I've considered vag exams to be like riding a bike. Once you've figured it out, it's a skill you always have.
I currently have my Bachelor's so enrolling for master's won't be a problem since it's in my plan anyways in the future and my hospital reimburses for it as continuing education as long as I keep my full time status. However, I don't think it'll be happening anytime soon. I am able to know how dilated the patient is but don't have a clue regarding effacement as well as station. Any tips on what I should feel for? I don't know what it feels when a patient has an anterior lip or if the cervix is posterior. I feel useless at times during labor and I kinda noticed that our OB-GYNs prefer the older staff working instead of me which doesn't help boost my confidence with my chosen field.
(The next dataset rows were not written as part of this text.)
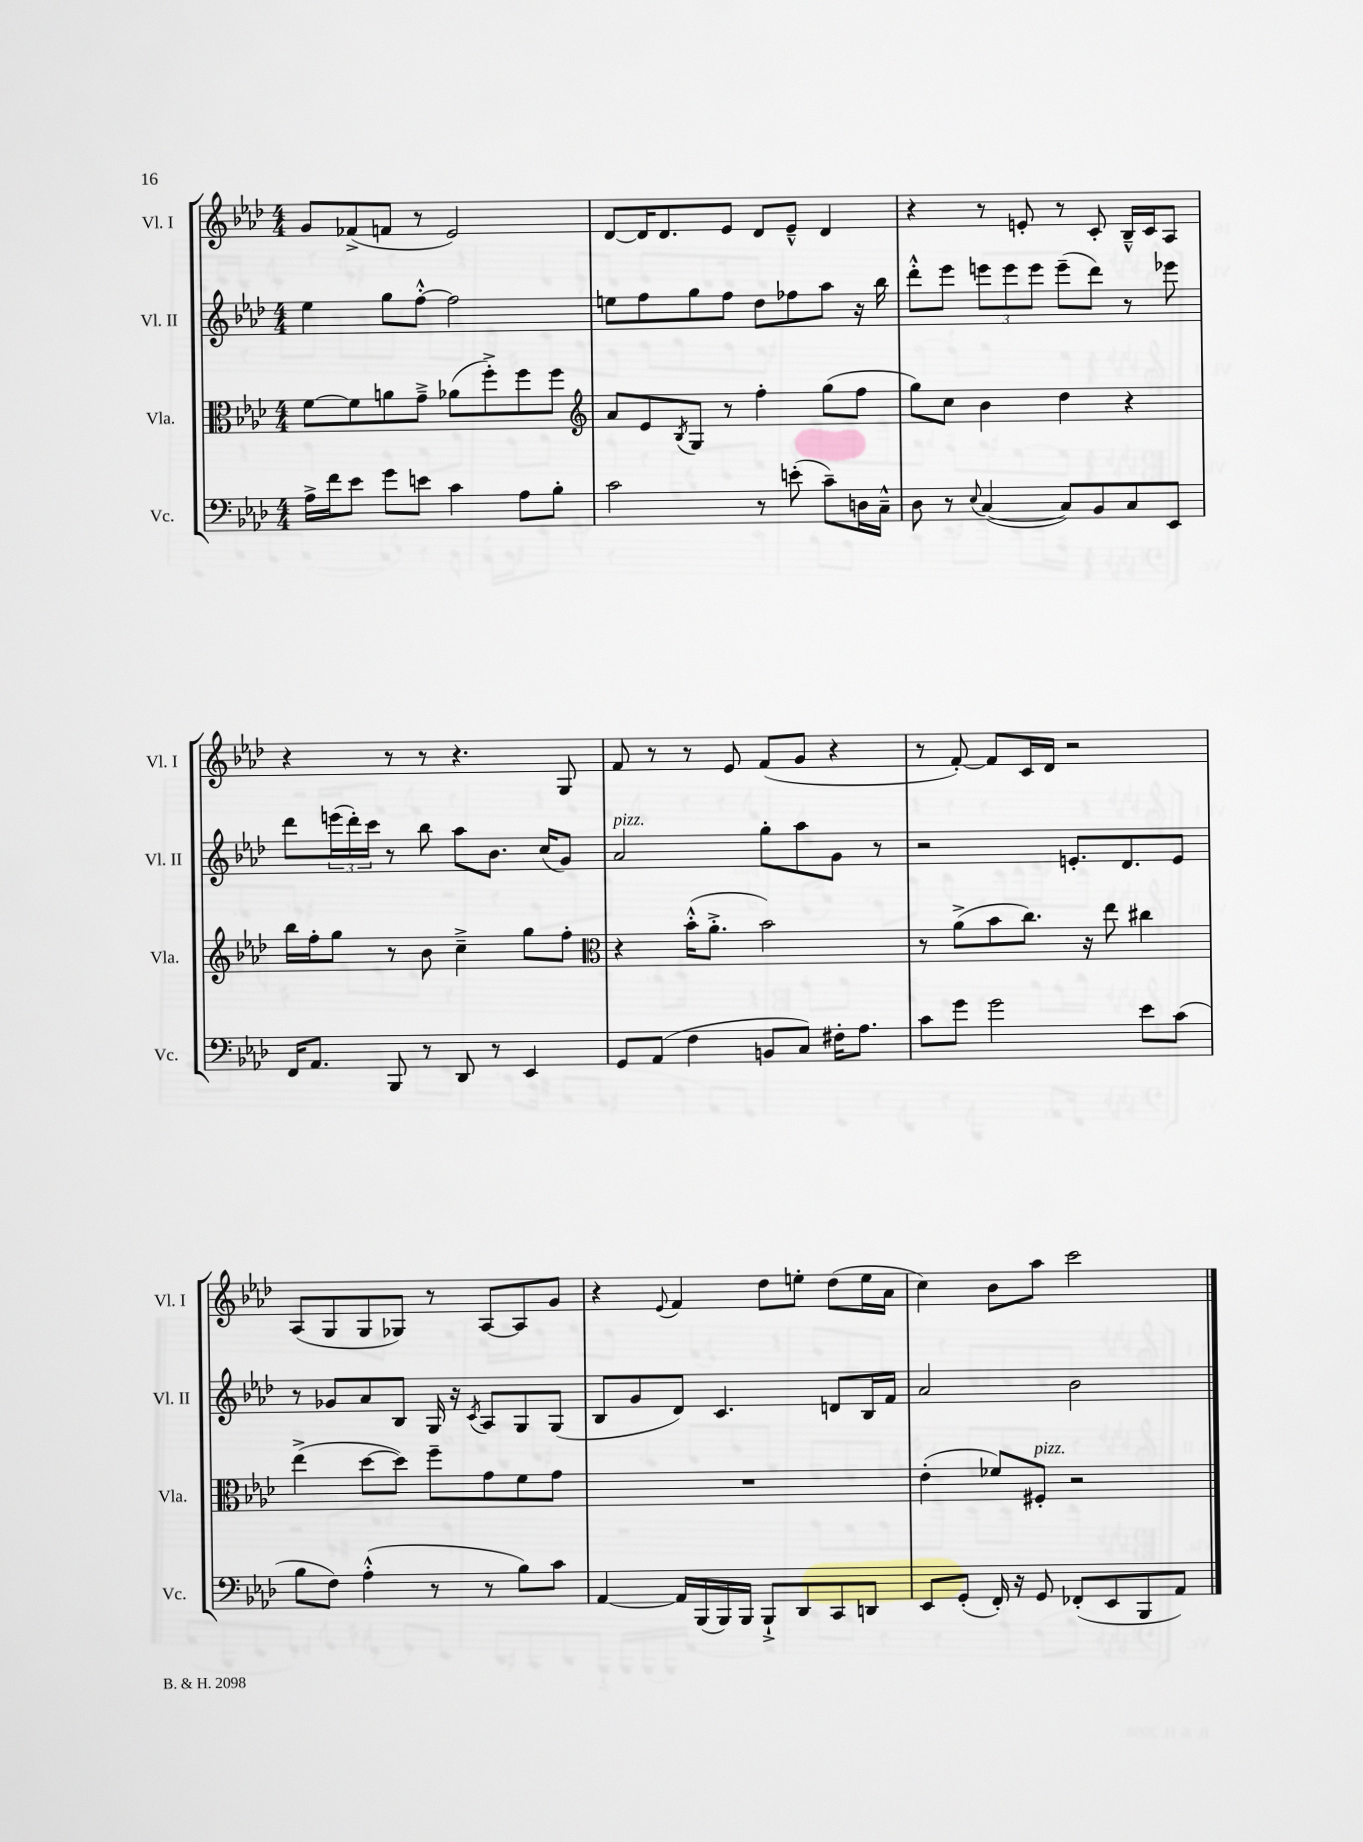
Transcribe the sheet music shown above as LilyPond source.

<<
\new StaffGroup <<
\new Staff = "s0" \with { instrumentName = "Vl. I" shortInstrumentName = "Vl. I" } {
    \clef treble \key aes \major \numericTimeSignature \time 4/4
    g'8 fes'8->( f'8 r8 ees'2) |
    des'8~ des'16 des'8. ees'8 des'8 ees'8---^ des'4 |
    r4 r8 e'8-. r8 c'8-. bes16---^ c'16 aes8 |
    r4 r8 r8 r4. g8 |
    f'8 r8 r8 ees'8 f'8( g'8 r4 |
    r8 f'8~-.) f'8 c'16 des'16 r2 |
    aes8( g8 g8 ges8) r8 aes8~ aes8 g'8 |
    r4 \appoggiatura { ees'8 } f'4 des''8 e''8-. des''8( e''16 aes'16 |
    c''4) bes'8 aes''8 c'''2 \bar "|." |
}
\new Staff = "s1" \with { instrumentName = "Vl. II" shortInstrumentName = "Vl. II" } {
    \clef treble \key aes \major \numericTimeSignature \time 4/4
    ees''4 g''8 f''8~-.-^ f''2 |
    e''8 f''8 g''8 f''8 des''8 fes''8 aes''8 r16 bes''16 |
    des'''8-.-^ ees'''8 \tuplet 3/2 { e'''8 e'''8 e'''8 } e'''8--( des'''8) r8 ees'''8 |
    des'''8 \tuplet 3/2 { e'''16( des'''16-.) c'''16 } r8 bes''8 aes''8 bes'8. c''16( g'8) |
    aes'2^\markup { \italic "pizz." } g''8-. aes''8 g'8 r8 |
    r2 e'8.-. des'8. e'8 |
    r8 ges'8 aes'8 bes8 g16 r16 \acciaccatura { c'8 } aes8 g8 g8( |
    bes8 g'8 des'8) c'4. d'8 bes16 f'16 |
    aes'2 bes'2 \bar "|." |
}
\new Staff = "s2" \with { instrumentName = "Vla." shortInstrumentName = "Vla." } {
    \clef alto \key aes \major \numericTimeSignature \time 4/4
    f'8~ f'8 a'8 g'8---> aes'8( f''8-.->) f''8 f''8 |
    \clef treble aes'8 ees'8 \acciaccatura { bes8 } g8 r8 f''4-. g''8( f''8 |
    g''8) c''8 bes'4 des''4 r4 |
    bes''16 f''16-. g''8 r8 bes'8 c''4---> g''8 f''8-. |
    \clef alto r4 bes'16-.-^( aes'8.-.-> bes'2) |
    r8 aes'8->( bes'8 c''8.) r16 ees''8 cis''4 |
    ees''4->( des''8~ des''8) f''8-- g'8 f'8 g'8 |
    R1 |
    ees'4-.( fes'8) fis8-.^\markup { \italic "pizz." } r2 \bar "|." |
}
\new Staff = "s3" \with { instrumentName = "Vc." shortInstrumentName = "Vc." } {
    \clef bass \key aes \major \numericTimeSignature \time 4/4
    aes16-> f'16 ees'8 g'8 e'8 c'4 aes8 bes8-. |
    c'2 r8 e'8-.( c'8--) d16 c16---^ |
    des8 r8 \appoggiatura { ees8 } c4~( c8) bes,8 c8 ees,8 |
    f,16 aes,8. bes,,8 r8 des,8 r8 ees,4 |
    g,8 aes,8( f4 b,8 c8) fis16-. aes8. |
    c'8 g'8 g'2 ees'8 c'8( |
    bes8 f8) aes4-.-^( r8 r8 bes8) c'8 |
    aes,4~ aes,16 bes,,16( bes,,16) bes,,16 bes,,8-!-> des,8 c,8 d,8 |
    ees,8 g,8-.( f,16-.) r16 g,8 fes,8-.( ees,8 bes,,8 aes,8) \bar "|." |
}
>>
>>
\layout { \context { \Score \remove "Bar_number_engraver" } }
I work at a small community hospital that only averages less than 100 births per year, so practice with limited patients is really hard. I was looking for like dummies or study materials to know more about this but so far no luck.
I'm a student nurse and the hospital I did my Maternity clinical rotation at has these "vagina models" 10 different vags with different stages of dilation and effacement. I got pretty good after a while!
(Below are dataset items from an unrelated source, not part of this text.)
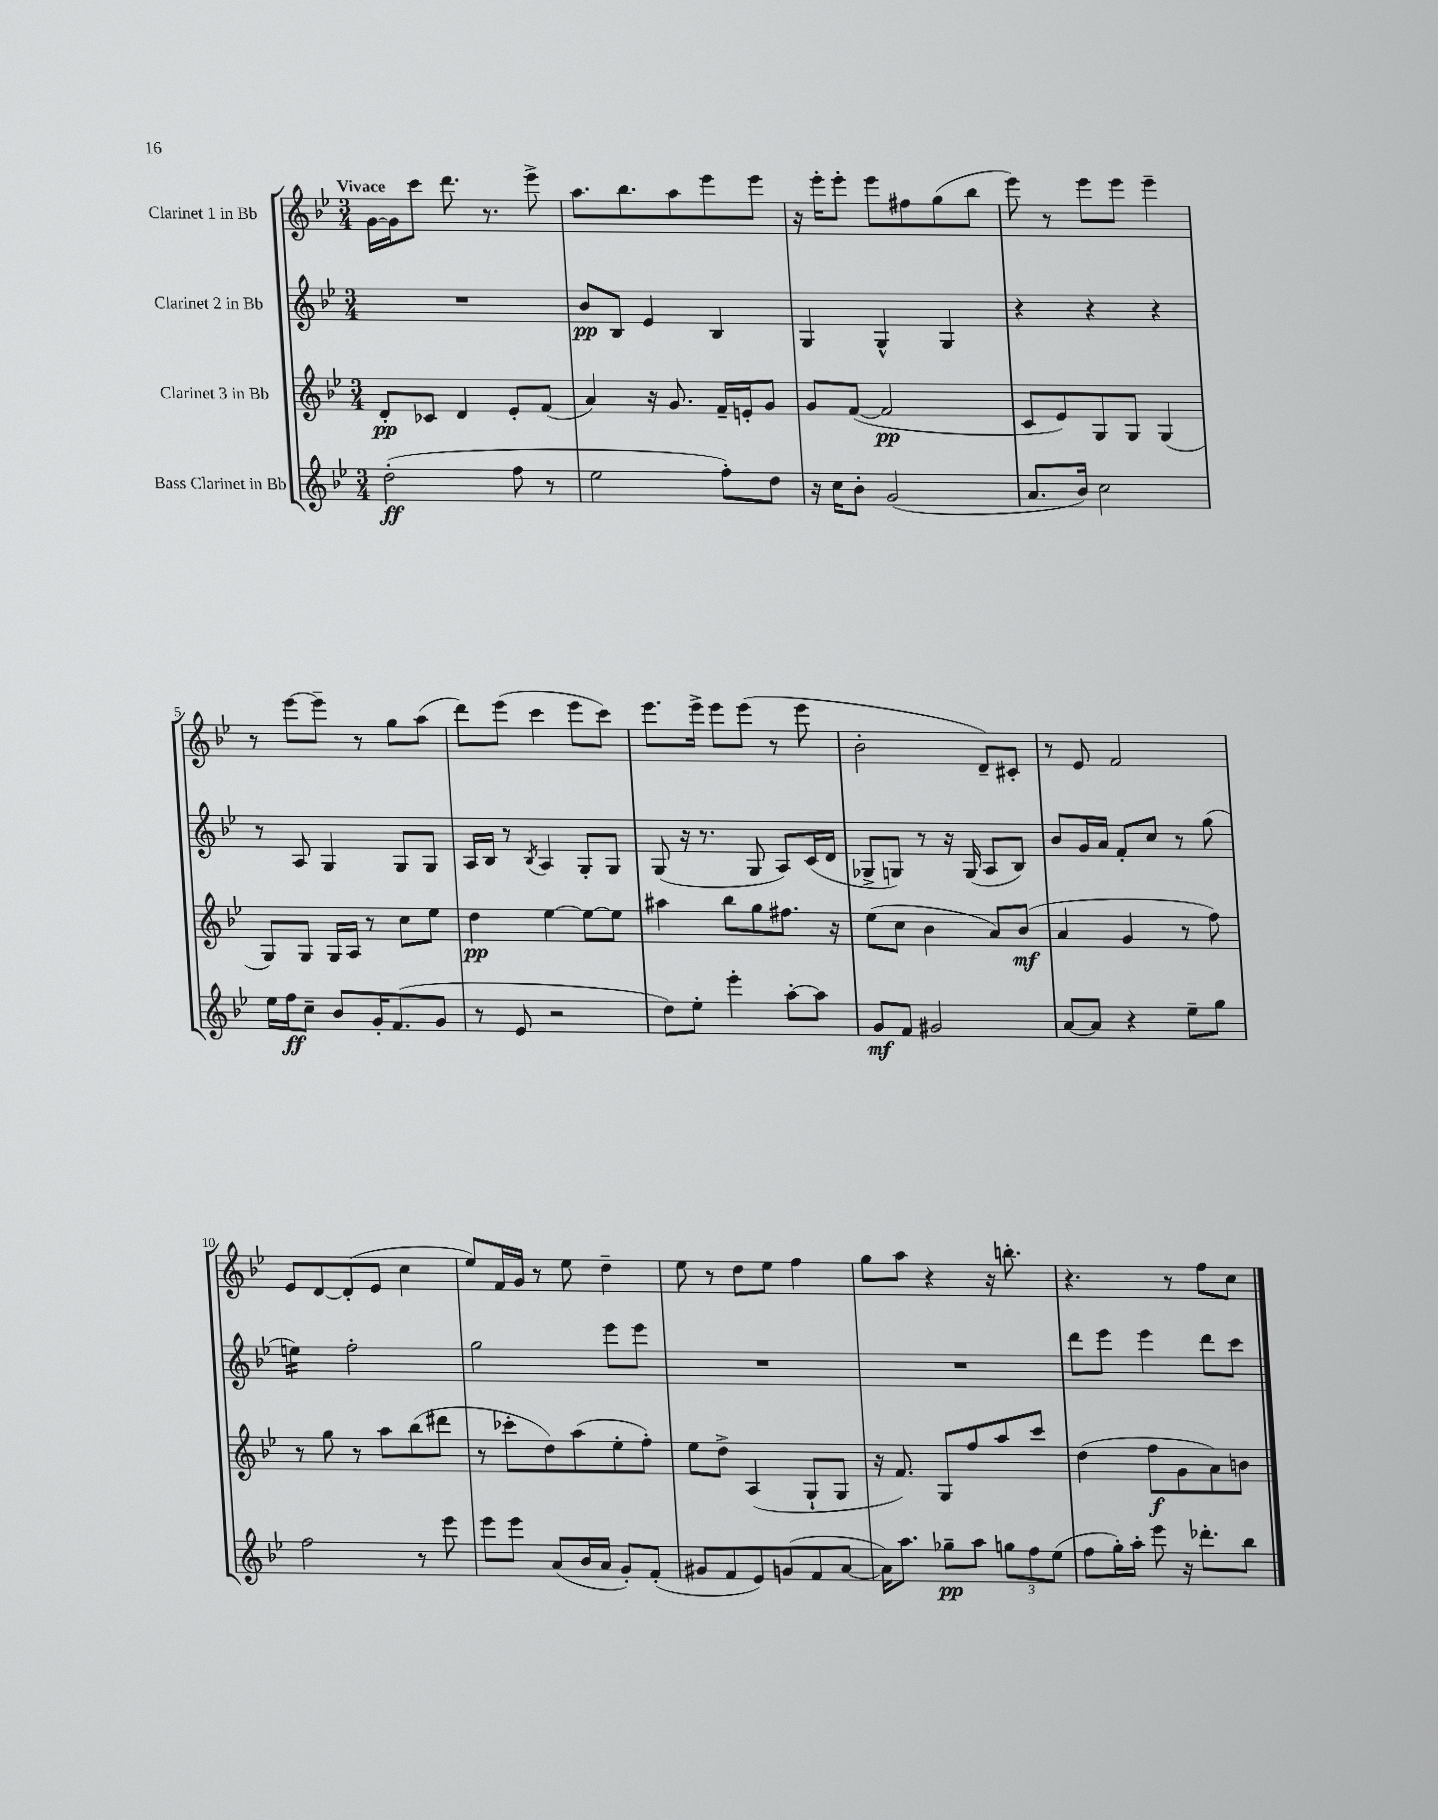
<<
\new StaffGroup <<
\new Staff = "s0" \with { instrumentName = "Clarinet 1 in Bb" } {
    \clef treble \key bes \major \numericTimeSignature \time 3/4 \tempo "Vivace"
    g'16~ g'16 c'''8 d'''8. r8. ees'''8-> |
    a''8. bes''8. a''8 ees'''8 ees'''8 |
    r16 ees'''16-. ees'''8-. ees'''8 fis''8 g''8( bes''8 |
    ees'''8) r8 ees'''8 ees'''8 ees'''4-- |
    r8 ees'''8~ ees'''8-- r8 g''8 a''8( |
    d'''8) ees'''8( c'''4 ees'''8 c'''8) |
    ees'''8. ees'''16-> ees'''8 ees'''8( r8 ees'''8 |
    bes'2-. d'8--) cis'8-. |
    r8 ees'8 f'2 |
    ees'8 d'8~ d'8-.( ees'8 c''4 |
    ees''8) f'16 g'16 r8 ees''8 d''4-- |
    ees''8 r8 d''8 ees''8 f''4 |
    g''8 a''8 r4 r16 b''8.-. |
    r4. r8 f''8 c''8 \bar "|." |
}
\new Staff = "s1" \with { instrumentName = "Clarinet 2 in Bb" } {
    \clef treble \key bes \major \numericTimeSignature \time 3/4
    R2. |
    bes'8\pp bes8 ees'4 bes4 |
    g4 g4-^ g4 |
    r4 r4 r4 |
    r8 a8 g4 g8 g8 |
    a16 bes16 r8 \acciaccatura { bes8 } a4 g8-. g8 |
    g8( r16 r8. g8 a8) c'16( d'16 |
    ges8-> g8) r8 r16 g16( a8 bes8) |
    bes'8 g'16 a'16 f'8-. c''8 r8 g''8( |
    e''4:16) f''2-. |
    g''2 ees'''8 ees'''8 |
    R2. |
    R2. |
    d'''8 ees'''8 ees'''4 d'''8 c'''8 \bar "|." |
}
\new Staff = "s2" \with { instrumentName = "Clarinet 3 in Bb" } {
    \clef treble \key bes \major \numericTimeSignature \time 3/4
    d'8-.\pp ces'8 d'4 ees'8-. f'8( |
    a'4) r16 g'8. f'16-- e'16-. g'8 |
    g'8 f'8~( f'2\pp |
    c'8 ees'8) g8 g8 g4( |
    g8) g8 g16 a16 r8 c''8 ees''8 |
    d''4\pp ees''4~ ees''8~ ees''8 |
    ais''4 bes''8 g''8 fis''8. r16 |
    ees''8( c''8 bes'4 a'8) bes'8\mf( |
    a'4 g'4 r8 f''8) |
    r8 g''8 r8 a''8 bes''8( dis'''8 |
    r8 ces'''8-. d''8) a''8( ees''8-. f''8-.) |
    ees''8 d''8-> a4( g8-! g8 |
    r16 f'8.) g8 f''8 a''8 c'''8 |
    d''4( f''8\f g'8 a'8) b'8 \bar "|." |
}
\new Staff = "s3" \with { instrumentName = "Bass Clarinet in Bb" } {
    \clef treble \key bes \major \numericTimeSignature \time 3/4
    d''2-.\ff( f''8 r8 |
    ees''2 f''8-.) d''8 |
    r16 c''16 bes'8-. g'2( |
    a'8. bes'16) c''2 |
    ees''16 f''16\ff c''8-- bes'8 g'16-. f'8.( g'8 |
    r8 ees'8 r2 |
    d''8) ees''8-. ees'''4-. a''8~-. a''8 |
    g'8\mf f'8 gis'2 |
    a'8~ a'8 r4 ees''8-- g''8 |
    f''2 r8 ees'''8 |
    ees'''8 ees'''8 a'8( bes'16 a'16 g'8-.) f'8-.( |
    gis'8 f'8 ees'8) g'8( f'8 a'8~ |
    a'16) a''8. ges''8--\pp a''8 \tuplet 3/2 { g''8 f''8 ees''8( } |
    f''8 g''16-.) a''16-. ees'''8 r16 des'''8.-. bes''8 \bar "|." |
}
>>
>>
Are you able to check your patients or do the doc's prefer to? I work at a teaching hospital where the nurse-midwives prefer to check their own pt unless they are busy and the residents check all OB so they can learn, so I guess you could say I am in a similar boat. I havent become very good at assessing AL either but all I can do is continue to check my patients when the providers are busy... Though midwifery school is a fine aspiration, being a labor nurse will help you build your sve skills rather than graduate school if that is your current goal
My hospital has a vagina in a box for educational purposes, possibly you could get your place tp purchase one.Do you have a good relationship with ant of your docs? Tell him/her that you need more exam experience and ask if you could go to the office a couple of times and check some of his near term patients. You'd learn what an uneffeced cervix feels like and then it's easier to decide if another cervix is more or less than half or a quarter of that thickness.An anterior lip feels like it sounds--you feel the head and at the top, just under the pubic bone you can feela little piece of cervix. It's easiest to feel if it's really swollen, but you really would rather it not swell. Imagine you put a largish ball in your mouth so that you can't close your mouth. Feel the ball, firm and smooth, and feel where your upper lip meets the ball. Thats how it feels--a small piece of cervix trapped between the baby's head and the symphisis.When you mentioned a posterior cervix, did you mean how to tell if she complete or just well effaced and very posterior? Try to slip your examing finger between the baby's head and the symphisis. If you can, she's complete. If you can't, you have to get her to put fists under her buttocks to rock her pelvis foreward and reach wayyy back around the baby's head.